§ **Cosa fare**: Riporta fedelmente dal brano sulla pronuncia del Tribunale la parte che comincia con le parole contenenti "4. Il provvedimento" e si chiude con "procedure aziendali ecc...).".

Con riferimento all'interesse o vantaggio, il Tribunale rileva come non sia "stato accertato in alcun modo quale fosse l'interesse che le Società potessero aver nutrito, né tanto meno il vantaggio che avessero potuto conseguire" (pag. 7) dalla morte del dipendente.
La pronuncia in parola parrebbe aderire, seppur non sia espressamente specificato, alla ricostruzione dell'interesse o vantaggio che la giurisprudenza prevalente ritiene più conciliante con la struttura dei reati colposi in cui difetta la coscienza e volontà[8]. Nella fattispecie, è stata infatti dimostrata l'assenza del perseguimento di politiche aziendali di risparmio di spesa in presenza dell'obbligo cogente di disporre misure di sicurezza e di prevenzione, tanto di tipo strutturale quanto organizzativo. Né, a maggior ragione, gli enti coinvolti svolgevano attività di impresa connotata da sistematiche violazioni di norme cautelari ai fini del contenimento degli investimenti in materia di sicurezza in una logica di ottimizzazione dei profitti[9].
4. Il provvedimento in argomento ha, dunque, il pregio di aver valorizzato i Modelli organizzativi dei due enti, ancorché non fossero aggiornati alla L. 123/2007, sul presupposto che le Società avevano dimostrato di avere a cura le politiche in materia di sicurezza sul lavoro, nonché erano stati prodotti documenti di carattere formale (P.S.C., procedure aziendali ecc...).

[Voci di dati]
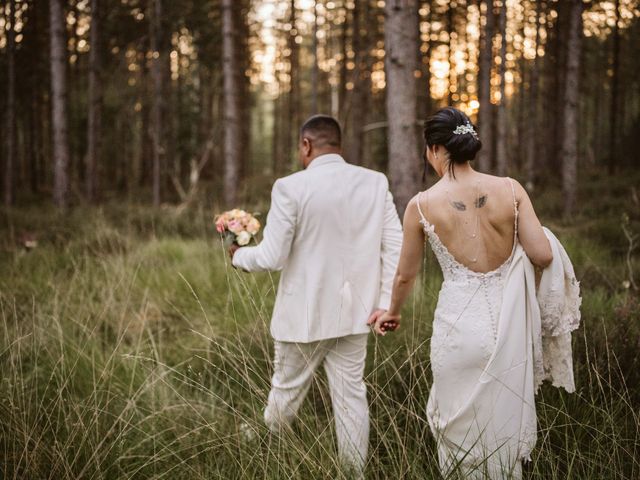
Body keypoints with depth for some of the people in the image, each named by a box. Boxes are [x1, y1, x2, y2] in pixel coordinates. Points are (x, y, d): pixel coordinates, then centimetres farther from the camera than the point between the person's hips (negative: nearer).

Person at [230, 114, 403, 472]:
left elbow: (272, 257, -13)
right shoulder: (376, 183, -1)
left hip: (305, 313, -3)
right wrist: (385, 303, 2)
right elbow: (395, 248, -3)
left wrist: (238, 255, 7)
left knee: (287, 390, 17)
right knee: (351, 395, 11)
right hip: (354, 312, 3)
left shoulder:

§ **Soluzione del problema**:
4. Il provvedimento in argomento ha, dunque, il pregio di aver valorizzato i Modelli organizzativi dei due enti, ancorché non fossero aggiornati alla L. 123/2007, sul presupposto che le Società avevano dimostrato di avere a cura le politiche in materia di sicurezza sul lavoro, nonché erano stati prodotti documenti di carattere formale (P.S.C., procedure aziendali ecc...).